■ TO DO
Among the lines below, output only those between the line holding "starke wettbewerbsfähige Fertigungsinfrastruktur" and the line holding "ESPAÑA, 8 MUJERES ASESINADAS EN 30 DÍAS", inclusive, exactly as written and with no pictures.

■ INPUT
—————

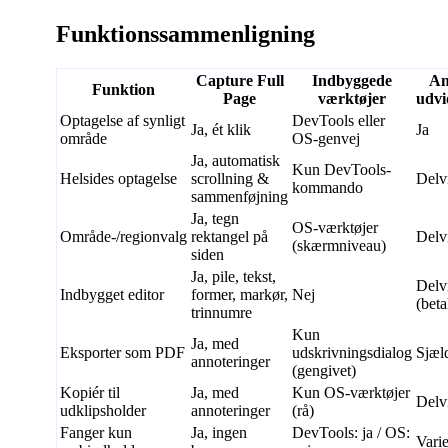
Funktionssammenligning
Capture Full
Indbyggede
An
Funktion
Page
værktøjer
udvi
Optagelse af synligt
DevTools eller
Ja, ét klik
Ja
område
OS-genvej
Ja, automatisk
Kun DevTools-
Helsides optagelse
scrollning &
Delv
kommando
sammenføjning
Ja, tegn
OS-værktøjer
Område-/regionvalg
rektangel på
Delv
(skærmniveau)
siden
Ja, pile, tekst,
Delv
Indbygget editor
former, markør,
Nej
(beta
trinnumre
Kun
Ja, med
Eksporter som PDF
udskrivningsdialog
Sjæl
annoteringer
(gengivet)
Kopiér til
Ja, med
Kun OS-værktøjer
Delv
udklipsholder
annoteringer
(rå)
Fanger kun
Ja, ingen
DevTools: ja / OS:
Varie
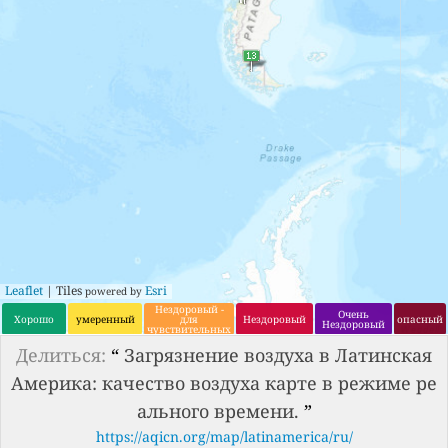
Leaflet
| Tiles
Esri
powered by
Нездоровый -
Очень
Хорошо
умеренный
для
Нездоровый
опасный
Нездоровый
чувствительных
групп
Делиться:
“
Загрязнение воздуха в Латинская
Америка: качество воздуха карте в режиме ре
ального времени.
”
https://aqicn.org/map/latinamerica/ru/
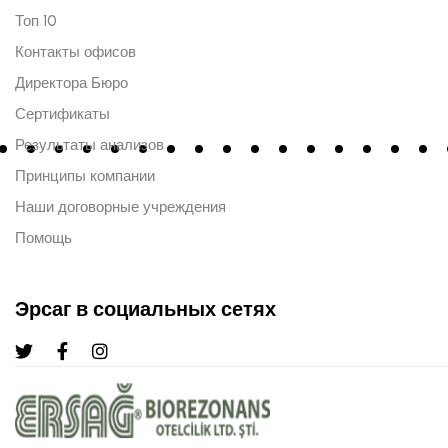
Топ 10
Контакты офисов
Директора Бюро
Сертификаты
Результаты анализов
Принципы компании
Наши договорные учреждения
Помощь
Эрсаг в социальных сетях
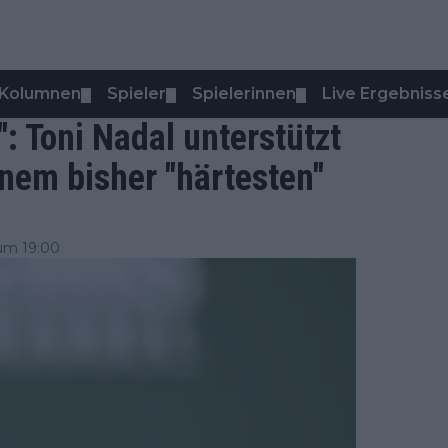
Kolumnen
Spieler
Spielerinnen
Live Ergebniss
▼
▼
▼
": Toni Nadal unterstützt
inem bisher "härtesten"
um 19:00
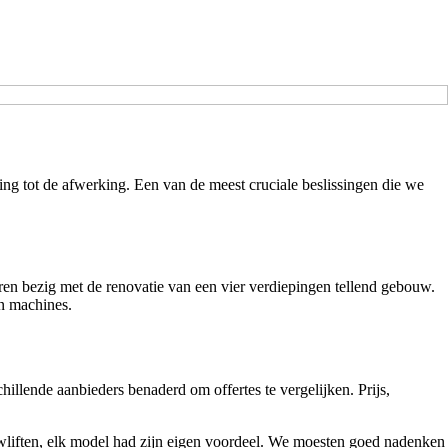
ing tot de afwerking. Een van de meest cruciale beslissingen die we
en bezig met de renovatie van een vier verdiepingen tellend gebouw.
en machines.
hillende aanbieders benaderd om offertes te vergelijken. Prijs,
uwliften, elk model had zijn eigen voordeel. We moesten goed nadenken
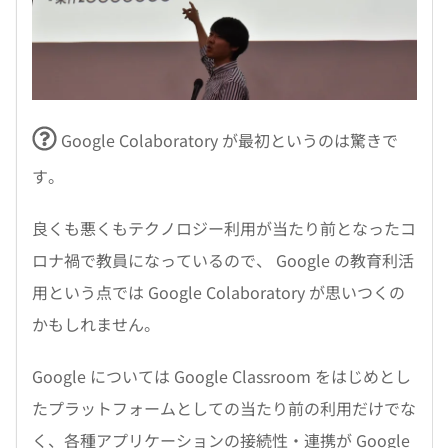
Google Colaboratory が最初というのは驚きで
す。
良くも悪くもテクノロジー利用が当たり前となったコ
ロナ禍で教員になっているので、 Google の教育利活
用という点では Google Colaboratory が思いつくの
かもしれません。
Google については Google Classroom をはじめとし
たプラットフォームとしての当たり前の利用だけでな
く、各種アプリケーションの接続性・連携が Google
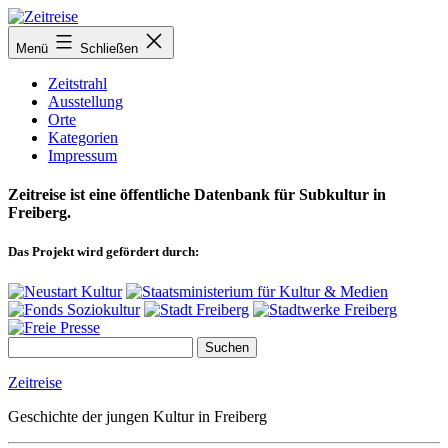
Zum
Inhalt
Menü
Schließen
springen
Zeitstrahl
Ausstellung
Orte
Kategorien
Impressum
Zeitreise ist eine öffentliche Datenbank für Subkultur in
Freiberg.
Das Projekt wird gefördert durch:
Zeitreise
Geschichte der jungen Kultur in Freiberg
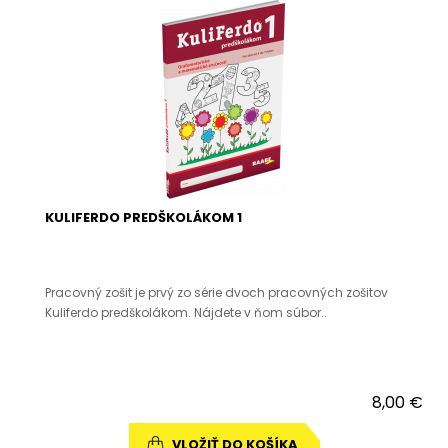
KULIFERDO PREDŠKOLÁKOM 1
Pracovný zošit je prvý zo série dvoch pracovných zošitov
Kuliferdo predškolákom. Nájdete v ňom súbor..
8,00 €
VLOŽIŤ DO KOŠÍKA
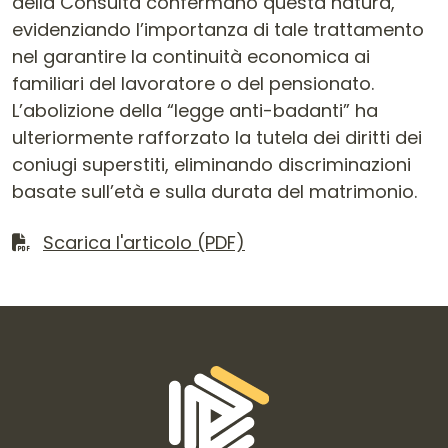
della Consulta confermano questa natura,
evidenziando l’importanza di tale trattamento
nel garantire la continuità economica ai
familiari del lavoratore o del pensionato.
L’abolizione della “legge anti-badanti” ha
ulteriormente rafforzato la tutela dei diritti dei
coniugi superstiti, eliminando discriminazioni
basate sull’età e sulla durata del matrimonio.
Scarica il file
Scarica l'articolo (PDF)
Informazioni di contatto e link is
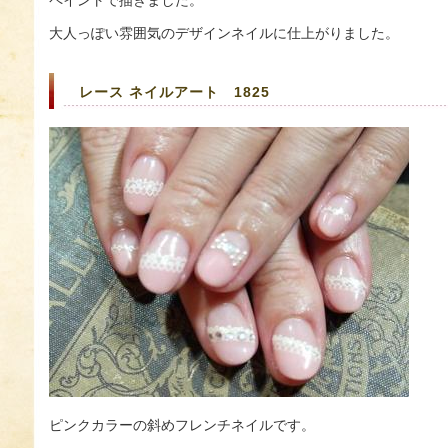
ペイントで描きました。
大人っぽい雰囲気のデザインネイルに仕上がりました。
レース ネイルアート 1825
ピンクカラーの斜めフレンチネイルです。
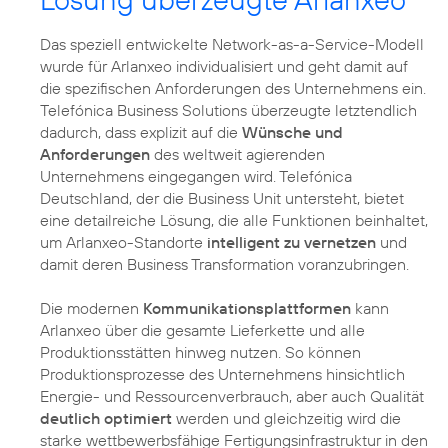
Das speziell entwickelte Network-as-a-Service-Modell
wurde für Arlanxeo individualisiert und geht damit auf
die spezifischen Anforderungen des Unternehmens ein.
Telefónica Business Solutions überzeugte letztendlich
dadurch, dass explizit auf die
Wünsche und
Anforderungen
des weltweit agierenden
Unternehmens eingegangen wird. Telefónica
Deutschland, der die Business Unit untersteht, bietet
eine detailreiche Lösung, die alle Funktionen beinhaltet,
um Arlanxeo-Standorte
intelligent zu vernetzen
und
damit deren Business Transformation voranzubringen.
Die modernen
Kommunikationsplattformen
kann
Arlanxeo über die gesamte Lieferkette und alle
Produktionsstätten hinweg nutzen. So können
Produktionsprozesse des Unternehmens hinsichtlich
Energie- und Ressourcenverbrauch, aber auch Qualität
deutlich optimiert
werden und gleichzeitig wird die
starke wettbewerbsfähige Fertigungsinfrastruktur in den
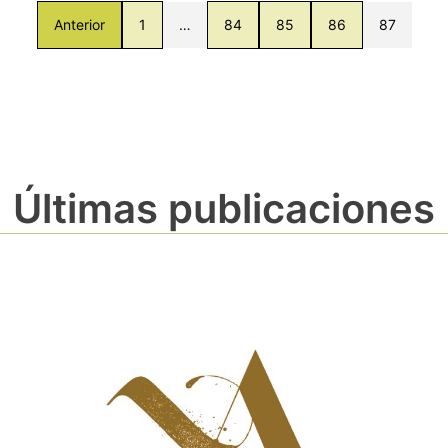
Anterior
1
…
84
85
86
87
Últimas publicaciones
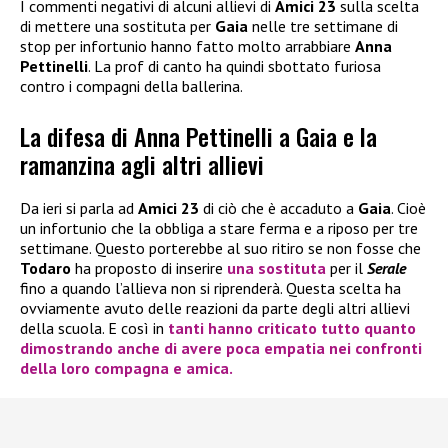
I commenti negativi di alcuni allievi di
Amici 23
sulla scelta
di mettere una sostituta per
Gaia
nelle tre settimane di
stop per infortunio hanno fatto molto arrabbiare
Anna
Pettinelli
. La prof di canto ha quindi sbottato furiosa
contro i compagni della ballerina.
La difesa di Anna Pettinelli a Gaia e la
ramanzina agli altri allievi
Da ieri si parla ad
Amici 23
di ciò che è accaduto a
Gaia
. Cioè
un infortunio che la obbliga a stare ferma e a riposo per tre
settimane. Questo porterebbe al suo ritiro se non fosse che
Todaro
ha proposto di inserire
una sostituta
per il
Serale
fino a quando l’allieva non si riprenderà. Questa scelta ha
ovviamente avuto delle reazioni da parte degli altri allievi
della scuola. E così in
tanti hanno criticato tutto quanto
dimostrando anche di avere poca empatia nei confronti
della loro compagna e amica.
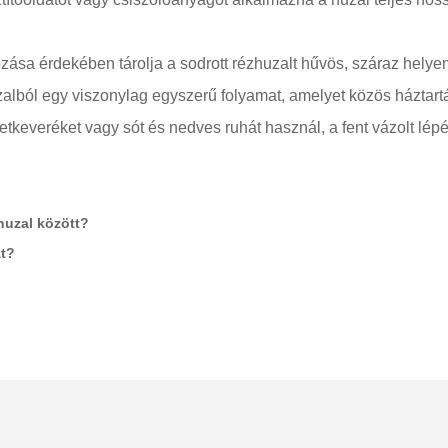
zása érdekében tárolja a sodrott rézhuzalt hűvös, száraz helye
zalból egy viszonylag egyszerű folyamat, amelyet közös háztartá
cetkeveréket vagy sót és nedves ruhát használ, a fent vázolt lépé
zhuzal között?
át?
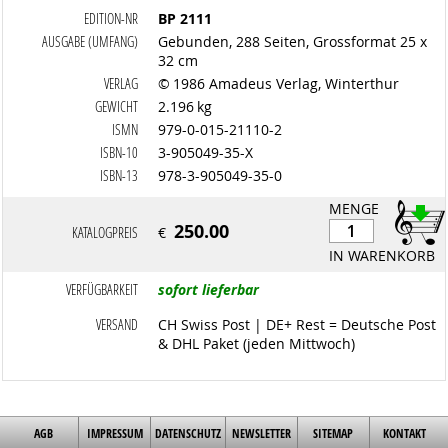
EDITION-NR
BP 2111
AUSGABE (UMFANG)
Gebunden, 288 Seiten, Grossformat 25 x
32 cm
VERLAG
© 1986 Amadeus Verlag, Winterthur
GEWICHT
2.196 kg
ISMN
979-0-015-21110-2
ISBN-10
3-905049-35-X
ISBN-13
978-3-905049-35-0
MENGE
250.00
KATALOGPREIS
€
IN WARENKORB
VERFÜGBARKEIT
sofort lieferbar
VERSAND
CH Swiss Post | DE+ Rest = Deutsche Post
& DHL Paket (jeden Mittwoch)
AGB
IMPRESSUM
DATENSCHUTZ
NEWSLETTER
SITEMAP
KONTAKT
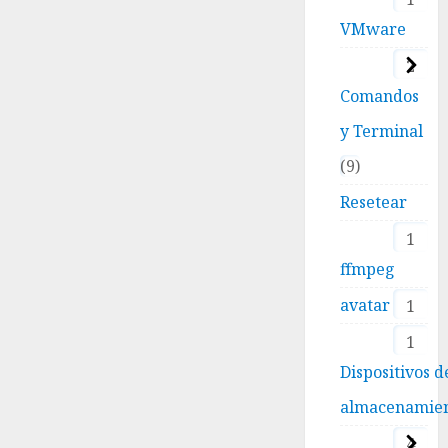
VMware
2
Comandos
y Terminal
9
Resetear
1
ffmpeg
avatar
1
1
Dispositivos d
almacenamie
4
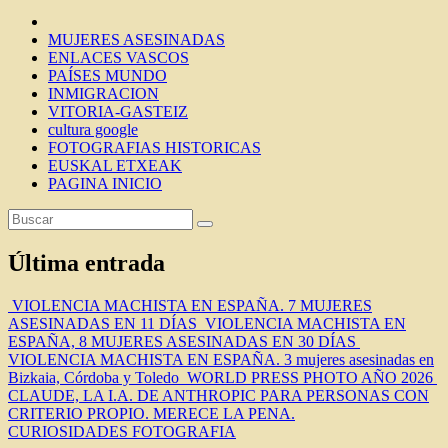
MUJERES ASESINADAS
ENLACES VASCOS
PAÍSES MUNDO
INMIGRACION
VITORIA-GASTEIZ
cultura google
FOTOGRAFIAS HISTORICAS
EUSKAL ETXEAK
PAGINA INICIO
Última entrada
VIOLENCIA MACHISTA EN ESPAÑA. 7 MUJERES
ASESINADAS EN 11 DÍAS
VIOLENCIA MACHISTA EN
ESPAÑA, 8 MUJERES ASESINADAS EN 30 DÍAS
VIOLENCIA MACHISTA EN ESPAÑA. 3 mujeres asesinadas en
Bizkaia, Córdoba y Toledo
WORLD PRESS PHOTO AÑO 2026
CLAUDE, LA I.A. DE ANTHROPIC PARA PERSONAS CON
CRITERIO PROPIO. MERECE LA PENA.
CURIOSIDADES
FOTOGRAFIA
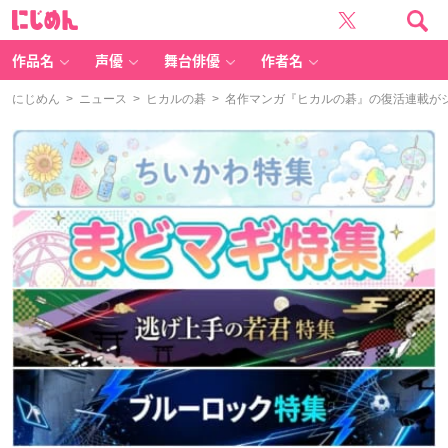
に
じ
め
ん
作品名
声優
舞台俳優
作者名
にじめん
>
ニュース
>
ヒカルの碁
> 名作マンガ『ヒカルの碁』の復活連載が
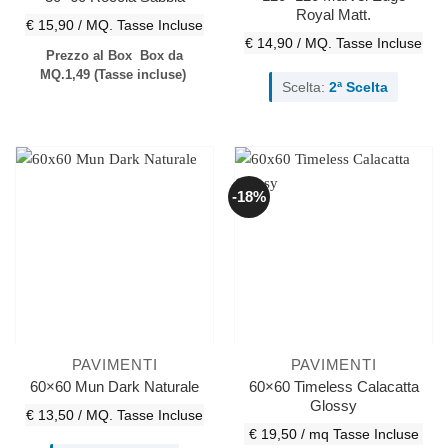
Royal Matt.
€ 15,90 / MQ.
Tasse Incluse
€ 14,90 / MQ.
Tasse Incluse
Prezzo al Box
Box da
MQ.1,49
(Tasse incluse)
Scelta:
2ª Scelta
-18%
PAVIMENTI
PAVIMENTI
60×60 Timeless Calacatta
60×60 Mun Dark Naturale
Glossy
€ 13,50 / MQ.
Tasse Incluse
€ 19,50 / mq
Tasse Incluse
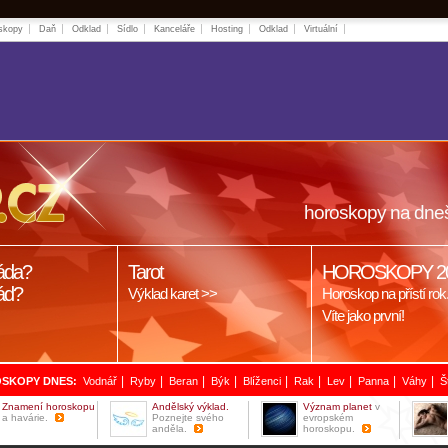
skopy
Daň
Odklad
Sídlo
Kanceláře
Hosting
Odklad
Virtuální
horoskopy na dne
áda?
Tarot
HOROSKOPY 2
ád?
Výklad karet >>
Horoskop na přístí rok
Víte jako první!
|
|
|
|
|
|
|
|
|
SKOPY DNES:
Vodnář
Ryby
Beran
Býk
Blíženci
Rak
Lev
Panna
Váhy
Š
Znamení horoskopu
Andělský výklad.
Význam planet
v
a havárie.
Poznejte svého
evropském
anděla.
horoskopu.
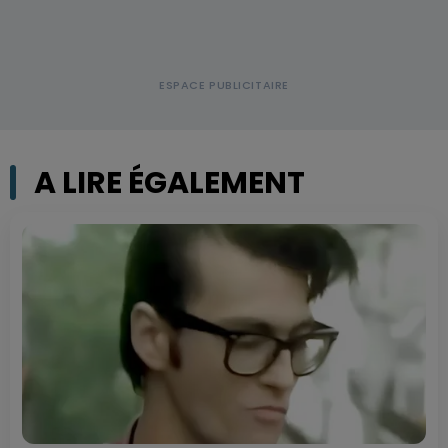
A LIRE ÉGALEMENT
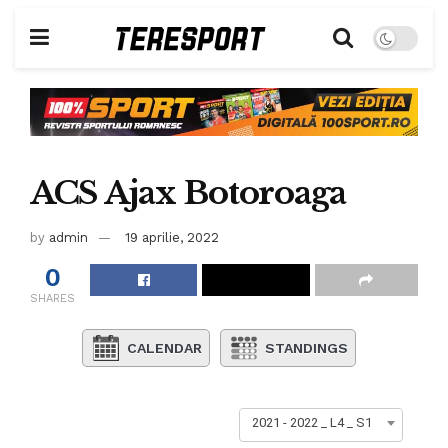
ACS Ajax Botoroaga
by
admin
19 aprilie, 2022
0
SHARES
CALENDAR
STANDINGS
2021 - 2022 _ L4 _ S1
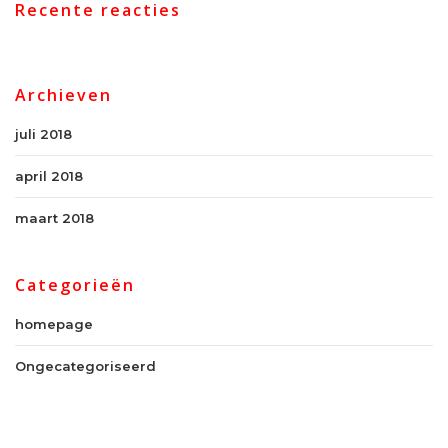
Recente reacties
Archieven
juli 2018
april 2018
maart 2018
Categorieën
homepage
Ongecategoriseerd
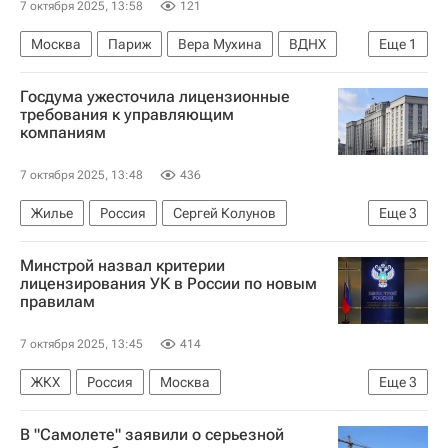
7 октября 2025, 13:58
121
Москва
Париж
Вера Мухина
ВДНХ
Еще
1
Архитектура
Госдума ужесточила лицензионные
требования к управляющим
компаниям
7 октября 2025, 13:48
436
Жилье
Россия
Сергей Колунов
Еще
3
Госдума РФ
ЖКХ
Законодательство
Минстрой назвал критерии
лицензирования УК в России по новым
правилам
7 октября 2025, 13:45
414
ЖКХ
Россия
Москва
Еще
3
Министерство строительства и жилищно-коммунального хозяйства РФ (Минстрой России)
В "Самолете" заявили о серьезной
Госдума РФ
Управляющие компании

—————

■ OUTPUT OF THE TASK
starke wettbewerbsfähige Fertigungsinfrastruktur in den
Anterior
1
…
84
85
86
87
Últimas publicaciones
I commenti negativi di alcuni allievi di
Amici 23
sulla scelta
di mettere una sostituta per
Gaia
nelle tre settimane di
stop per infortunio hanno fatto molto arrabbiare
Anna
Pettinelli
. La prof di canto ha quindi sbottato furiosa
contro i compagni della ballerina.
La difesa di Anna Pettinelli a Gaia e la
ramanzina agli altri allievi
Da ieri si parla ad
Amici 23
di ciò che è accaduto a
Gaia
. Cioè
un infortunio che la obbliga a stare ferma e a riposo per tre
settimane. Questo porterebbe al suo ritiro se non fosse che
Todaro
ha proposto di inserire
una sostituta
per il
Serale
fino a quando l’allieva non si riprenderà. Questa scelta ha
ovviamente avuto delle reazioni da parte degli altri allievi
della scuola. E così in
tanti hanno criticato tutto quanto
dimostrando anche di avere poca empatia nei confronti
della loro compagna e amica.
zása érdekében tárolja a sodrott rézhuzalt hűvös, száraz helye
zalból egy viszonylag egyszerű folyamat, amelyet közös háztartá
cetkeveréket vagy sót és nedves ruhát használ, a fent vázolt lépé
zhuzal között?
át?
EDITION-NR
BP 2111
AUSGABE (UMFANG)
Gebunden, 288 Seiten, Grossformat 25 x
32 cm
VERLAG
© 1986 Amadeus Verlag, Winterthur
GEWICHT
2.196 kg
ISMN
979-0-015-21110-2
ISBN-10
3-905049-35-X
ISBN-13
978-3-905049-35-0
MENGE
250.00
KATALOGPREIS
€
IN WARENKORB
VERFÜGBARKEIT
sofort lieferbar
VERSAND
CH Swiss Post | DE+ Rest = Deutsche Post
& DHL Paket (jeden Mittwoch)
AGB
IMPRESSUM
DATENSCHUTZ
NEWSLETTER
SITEMAP
KONTAKT
VMware
2
Comandos
y Terminal
9
Resetear
1
ffmpeg
avatar
1
1
Dispositivos d
almacenamie
4
MUJERES ASESINADAS
ENLACES VASCOS
PAÍSES MUNDO
INMIGRACION
VITORIA-GASTEIZ
cultura google
FOTOGRAFIAS HISTORICAS
EUSKAL ETXEAK
PAGINA INICIO
Última entrada
VIOLENCIA MACHISTA EN ESPAÑA. 7 MUJERES
ASESINADAS EN 11 DÍAS
VIOLENCIA MACHISTA EN
ESPAÑA, 8 MUJERES ASESINADAS EN 30 DÍAS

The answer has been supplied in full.